Deep-Learning-based Automated Identification of Ventriculoperitoneal-Shunt Valve Models from Skull X-rays.

Introduction: Ventriculoperitoneal shunts (VPS) are an essential part of the treatment of hydrocephalus, with numerous valve models available with different ways of indicating pressure levels. The model types often need to be identified on X‑rays to assess pressure levels using a matching template. Artificial intelligence (AI), in particular deep learning, is ideally suited to automate repetitive tasks such as identifying different VPS valve models. The aim of this work was to investigate whether AI, in particular deep learning, allows the identification of VPS models in cranial X‑rays.

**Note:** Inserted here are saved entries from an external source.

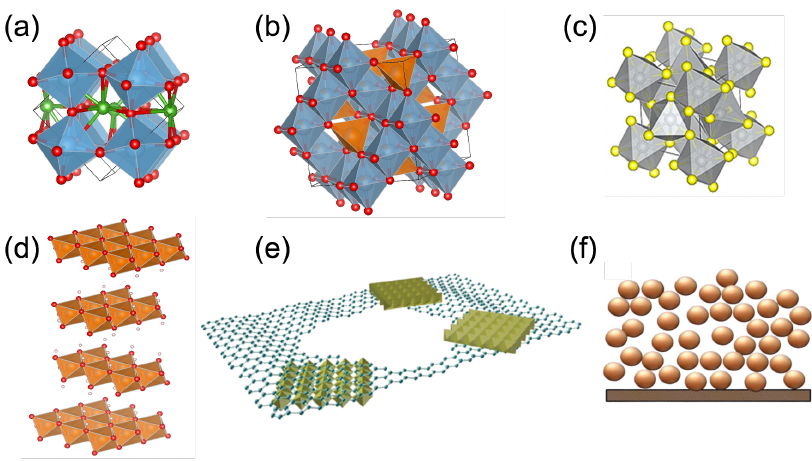
Figure 4. General structure of ( a ) perovskite, ( b ) spinel, ( c ) pyrite [91], ( d ) layered structure, ( e ) exam- ple of a heterostructure [77], and ( f ) scheme of an amorphous structure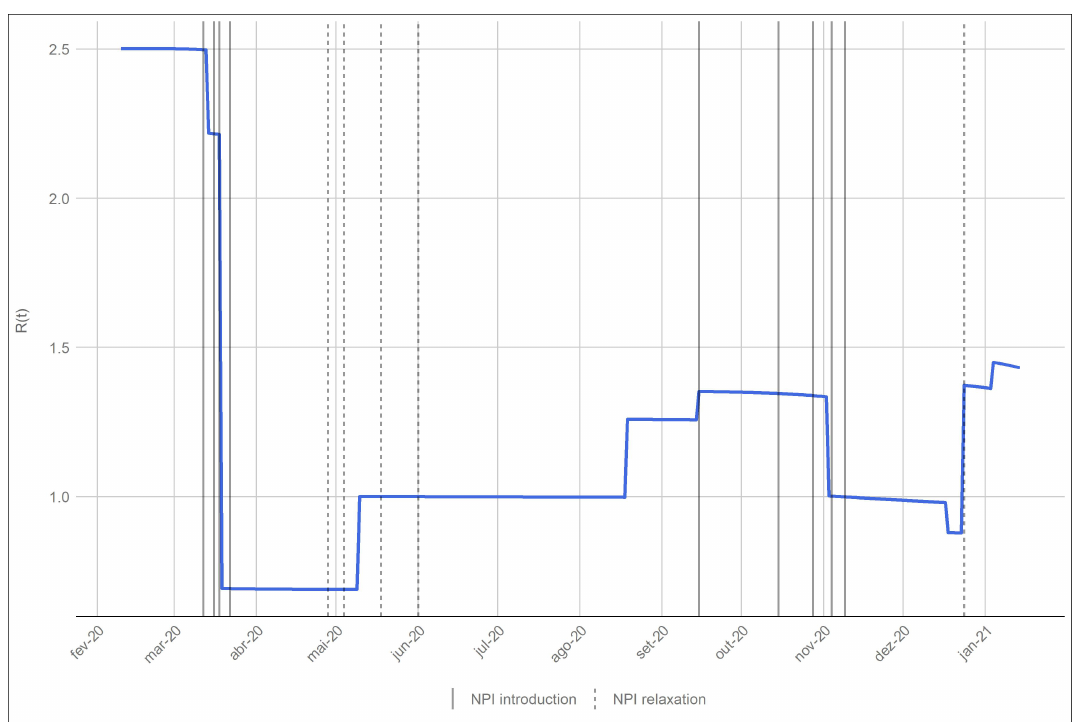
Figure 4. Evolution of the effective reproduction number given by the model. The solid vertical lines correspond to the date of the implementation of a NPI and the dashed lines mark the relaxation of the NPIs in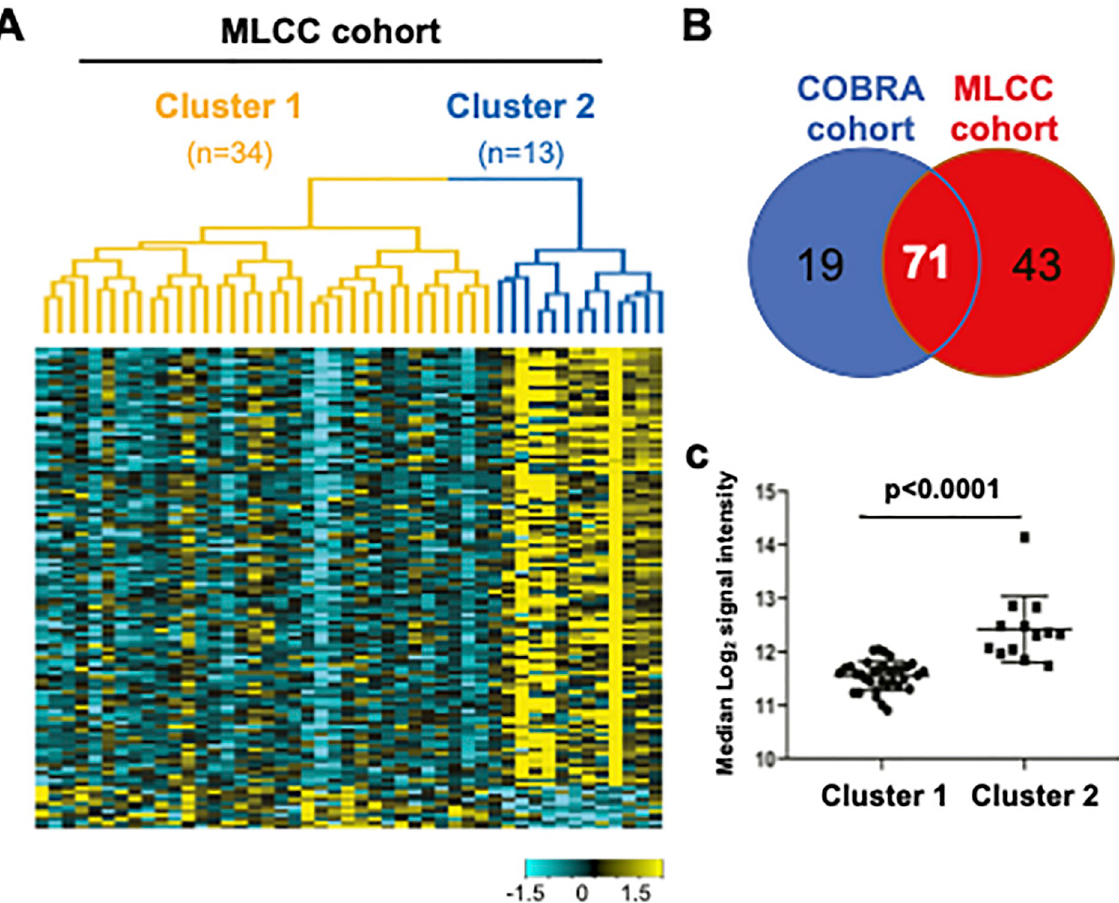
Fig 3. COPD Clusters are observed in an independent patient cohort, but not in healthy controls. (A) Heatmap showing levels of differentially expressed proteins in the MLCC cohort. Yellow indicates high expression and cyan indicates low expression. (B) Overlap of the Cluster 2-associated up-regulated proteins (Fold change > 1.5 for Cluster 2 vs Cluster 1 and FDR < 0.05) between COBRA and MLCC cohorts. (C) Protein score (defined in CORBA cohort) in Cluster 1- and 2 in the MLCC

Methods: 959 cranial X‑rays of patients with a VPS were included and reviewed for image quality and complete visualization of VPS valves. The images included four VPS model types: Codman Hakim (n = 774, 81%), Codman Certas Plus (n = 117, 12%), Sophysa Sophy Mini SM8 (n = 35, 4%) and proGAV 2.0 (n = 33, 3%). A Convolutional Neural Network (CNN) was trained using stratified five-fold cross-validation to classify the four VPS model types in the dataset. A finetuned CNN pretrained on the ImageNet dataset as well as a model trained from scratch were compared. The averaged performance and uncertainty metrics were evaluated across the cross-validation splits.

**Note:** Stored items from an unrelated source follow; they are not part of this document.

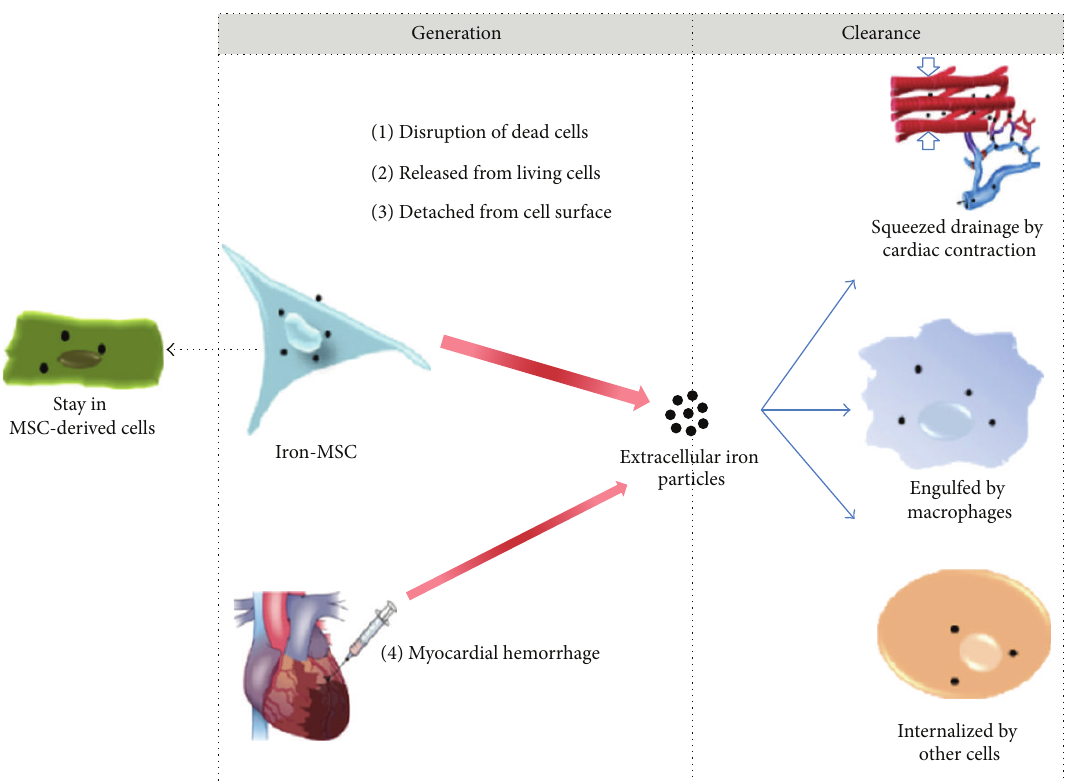
Figure 3: Schematic representation of generation and clearance of SPIONs in the myocardium (reproduced with permission [34]).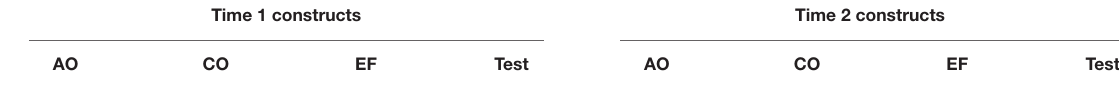
TABLE 3 | Standardized factor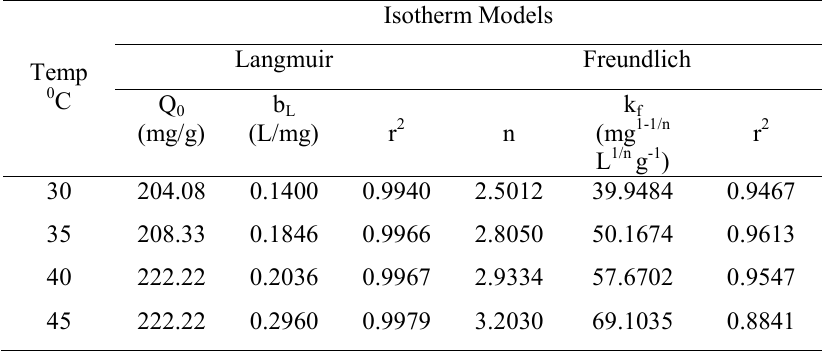
Table 3. Comparison of the coefficients of Isotherm parameters of Reactive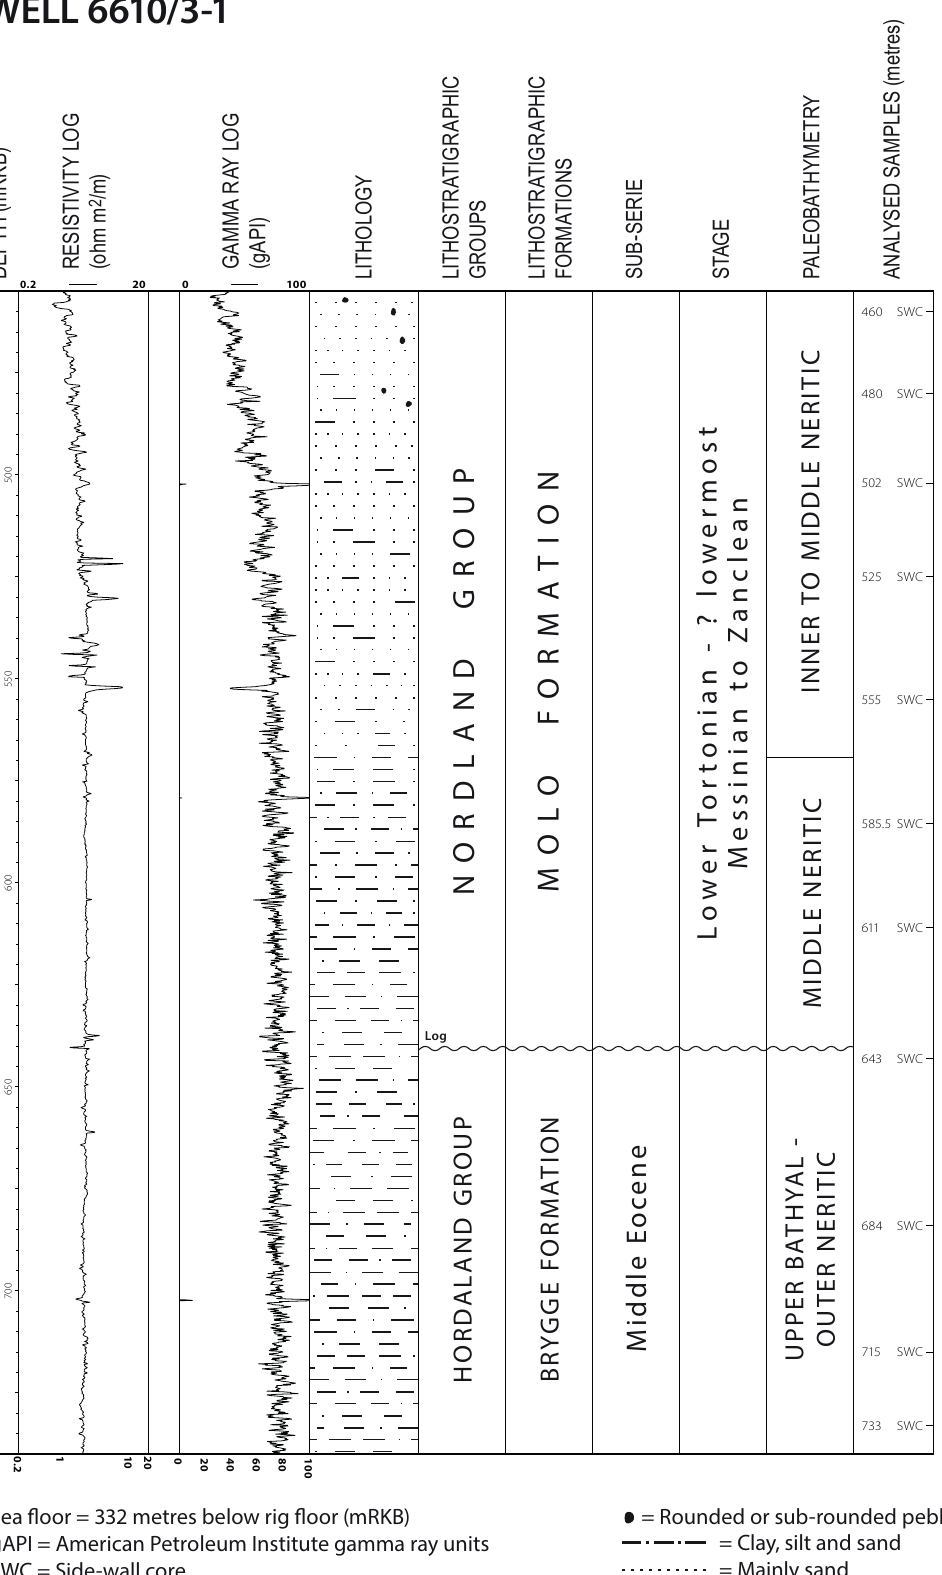
= Rounded or sub-rounded pebbles = Clay, silt and sand = Mainly sand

Results: The fine-tuned model identified VPS valve models with a mean accuracy of 0.98 ± 0.01, macro-averaged F1 score of 0.93 ± 0.04, a recall of 0.94 ± 0.03 and a precision of 0.95 ± 0.08 across the five cross-validation splits.

Conclusion: Automatic classification of VPS valve models in skull X‑rays, using fully automatable preprocessing steps and a CNN, is feasible. This is an encouraging finding to further explore the possibility of automating VPS valve model identification and pressure level reading in skull X‑rays.